Domenica, 25 Luglio 2021
Cronaca Leuca / Viale XX Settembre

Minaccia di danneggiare l'auto: condannato parcheggiatore abusivo

Un 46enne ha scelto di essere giudicato col rito abbreviato. La vicenda risale allo scorso maggio, quando avrebbe reagito dopo il netto rifiuto di un automobilista di versare "l'offerta" per il parcheggio. Per lui condanna di 1 anno e quattro mesi

LECCE – Il copione è sempre lo stesso: qualche spicciolo per parcheggiare l’auto in una zona o in una fascia oraria dove in realtà è gratuito. Quello dei parcheggiatori abusivi è un fenomeno sempre più diffuso e fastidioso (basta farsi un giro di sera dalle parti di Porta Napoli), soprattutto quando quello che potrebbe avere il carattere di obolo e di questua, diviene una richiesta esplicita corredata da precise minacce. E’ il caso di Salvatore Mazzotta, leccese, 46enne, arrestato a maggio scorso con l’accusa di tentata estorsione. L’uomo, parcheggiatore abusivo, non si sarebbe dato pace dopo il netto rifiuto di un automobilista di versare “l’offerta” per la sosta dell’auto e l’avrebbe persino seguito, facendo allusioni alla possibilità che l’auto potesse essere danneggiata, se non avesse pagato, fino ad arrivare a minacce più gravi, in un crescendo d’intimidazioni.
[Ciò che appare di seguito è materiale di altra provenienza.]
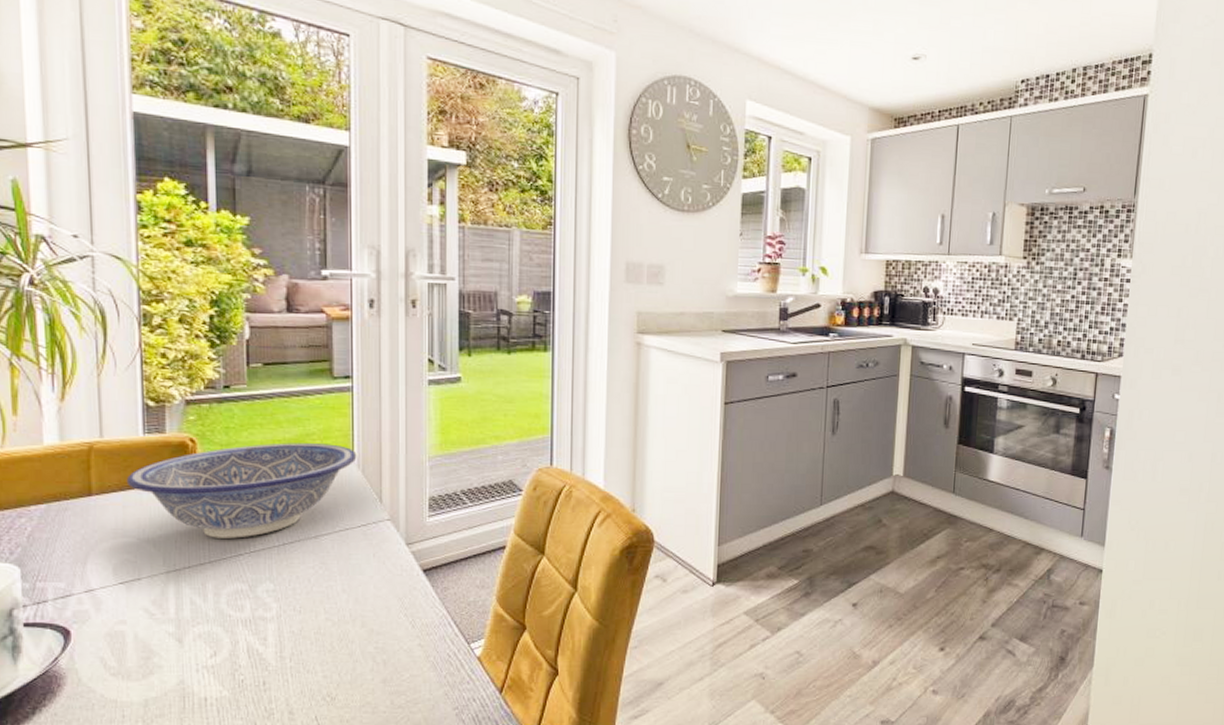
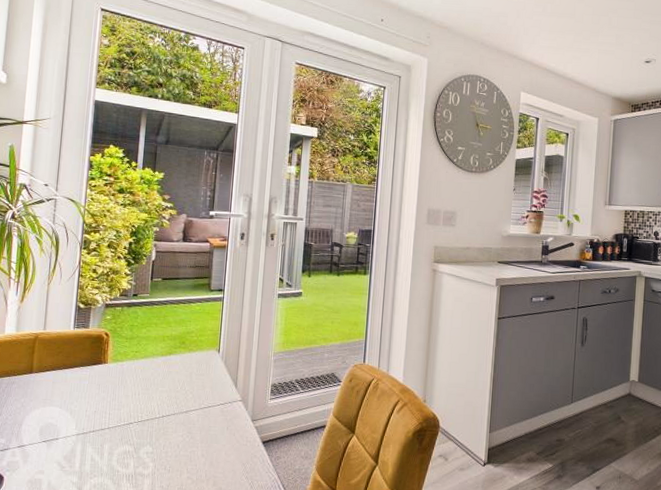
decorative bowl: present [126,443,357,538] -> none [57,338,222,411]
La vicenda ha avuto, ovviamente, un seguito giudiziario che si è concluso oggi con una condanna a 1 anno e quattro mesi per tentata estorsione. Mazzotta, assistito dall’avvocato Luigi Carrozzini, ha scelto di essere giudicato con il rito abbreviato. La sentenza è stata emessa dal gup Annalisa De Benedictis.
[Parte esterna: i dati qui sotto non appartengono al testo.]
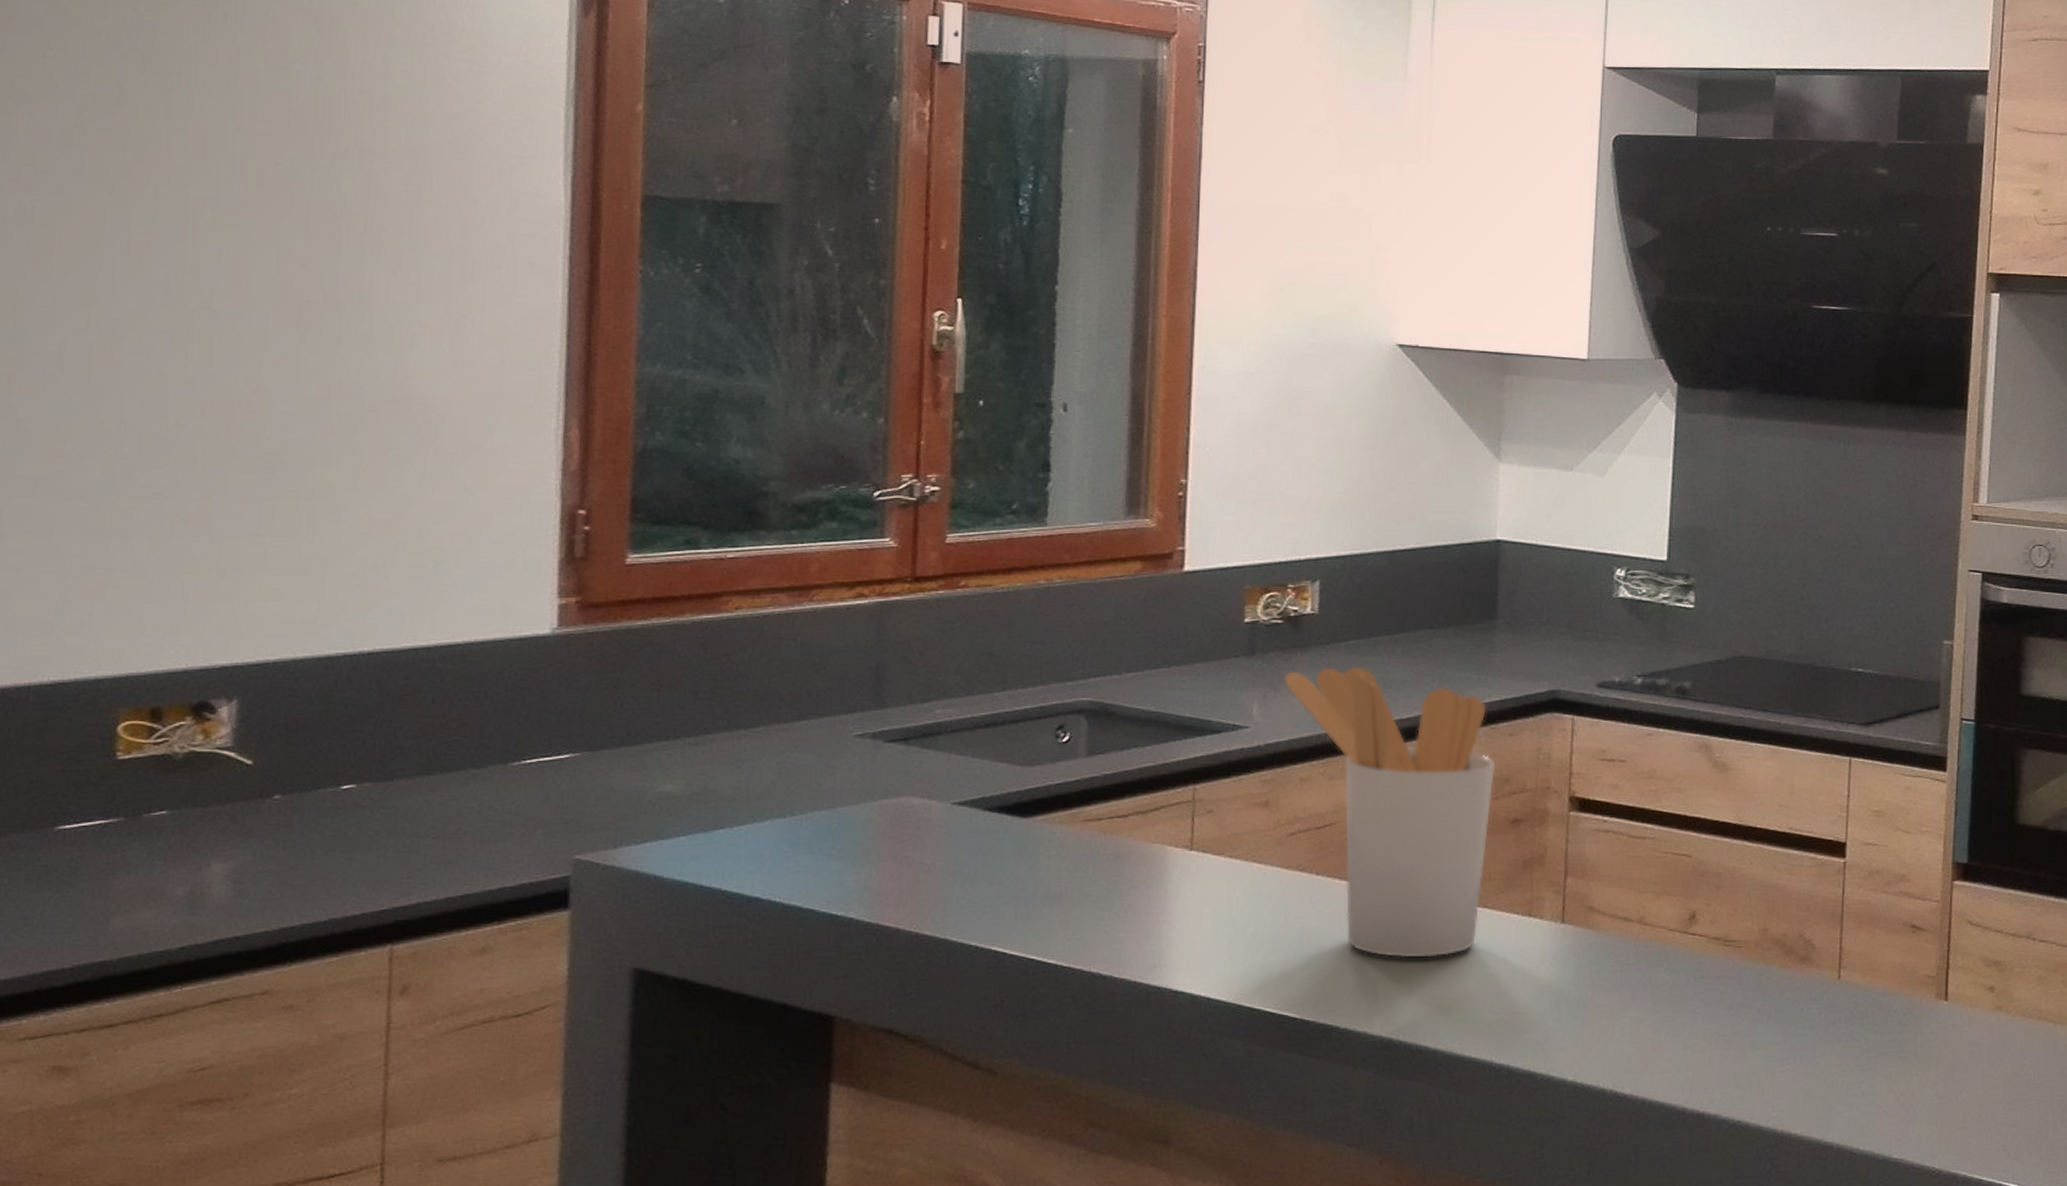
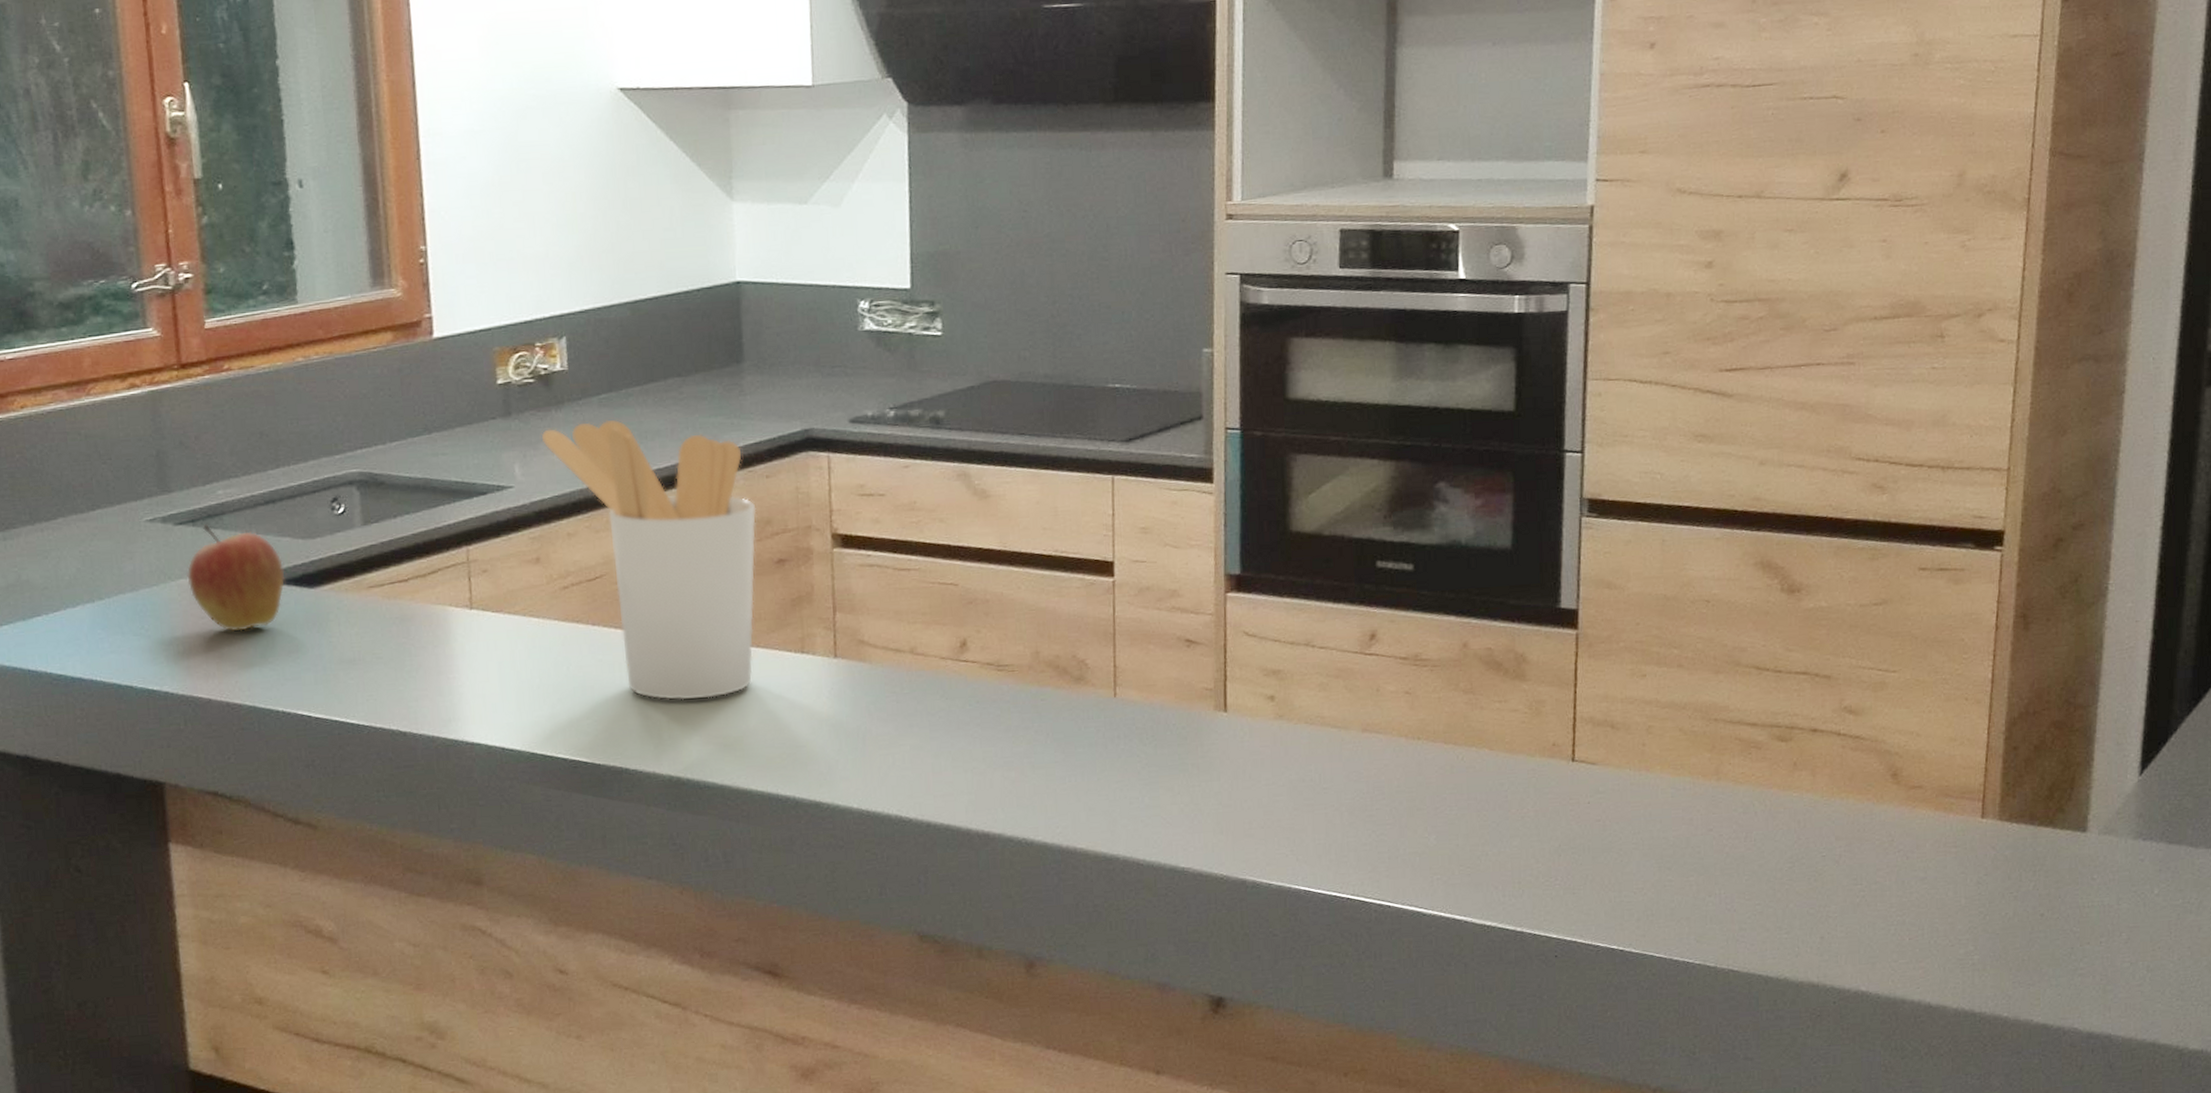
fruit: none [891,743,998,858] -> present [187,524,285,632]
I fatti contestati risalgono allo scorso 12 maggio, in via XX Settembre, in pieno centro, accanto all’istituto gestito dalle suore Marcelline. Lì, intorno alle 19,30, una volante di polizia giunse su segnalazione di un cittadino, infastidito da richieste di soldi e minacce. Gli agenti della volante riconobbero Mazzotta, per i suoi precedenti, in quel momento all’opera come posteggiatore abusivo. Il 12 maggio era una domenica e quindi, pur essendo una zona coperta da strisce blu, il parcheggio era gratuito. E’ soprattutto in questi frangenti che le vie del centro sono assediate da chi esercita la “guardiania” senza, ovviamente, autorizzazione.
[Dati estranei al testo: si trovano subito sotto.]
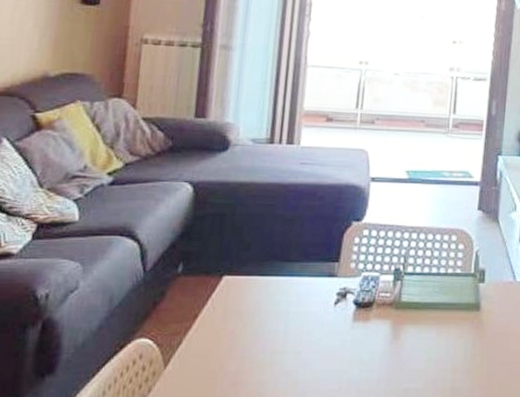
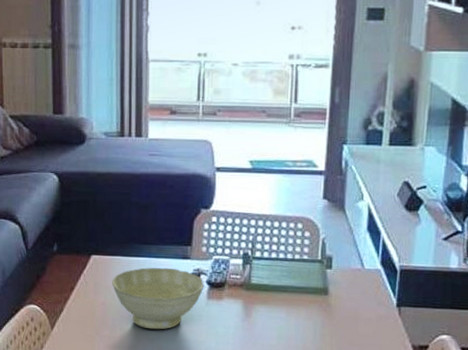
bowl: none [244,287,351,360] -> present [111,267,204,330]

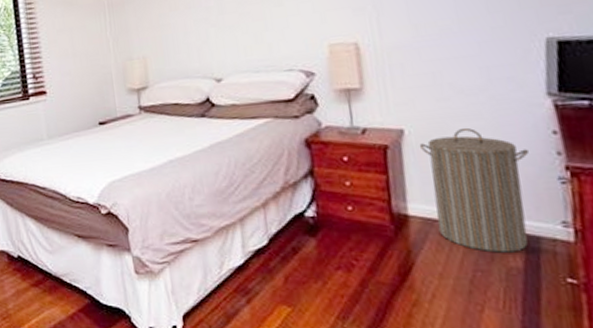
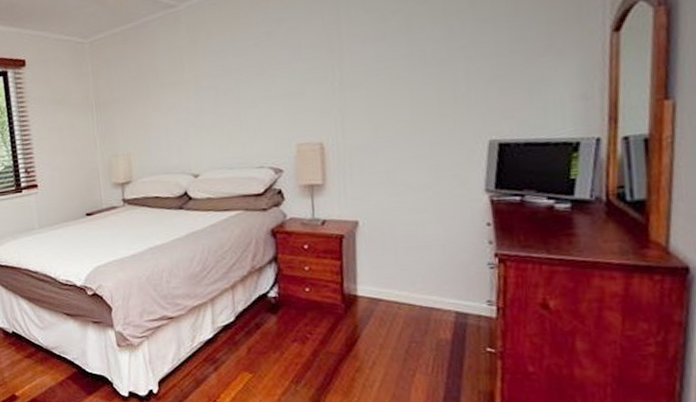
laundry hamper: present [419,127,529,253] -> none [371,219,464,327]

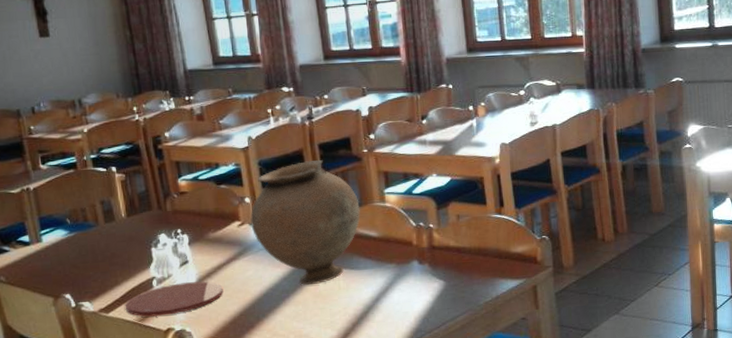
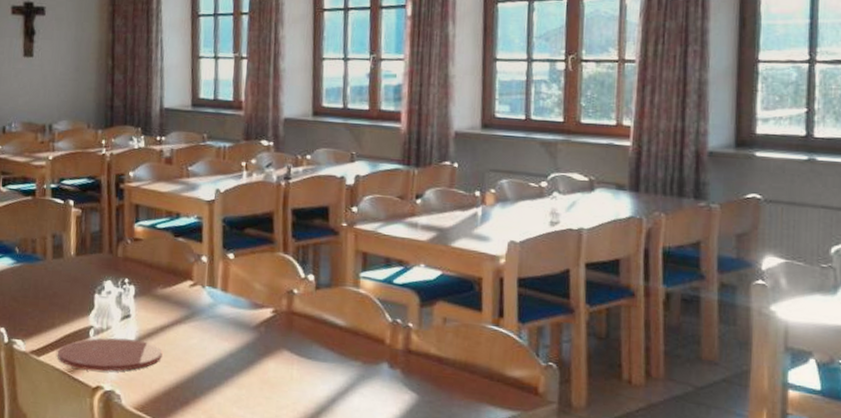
vase: present [250,160,360,285] -> none [203,225,329,369]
Agli agenti la presunta vittima dichiarò subito di voler denunciare il parcheggiatore abusivo. Spiegando che, al rifiuto di versargli del denaro, l’uomo gli aveva fatto notare come in quella zona le auto fossero spesso danneggiate e che non avrebbe dovuto lamentarsi qualora al suo ritorno avesse trovato il veicolo ammaccato. Mazzotta, secondo l’ipotesi accusatoria, avrebbe anche seguito il cittadino per un tratto di strada, aggiungendo che a nulla sarebbe valso l’eventuale intervento di poliziotti.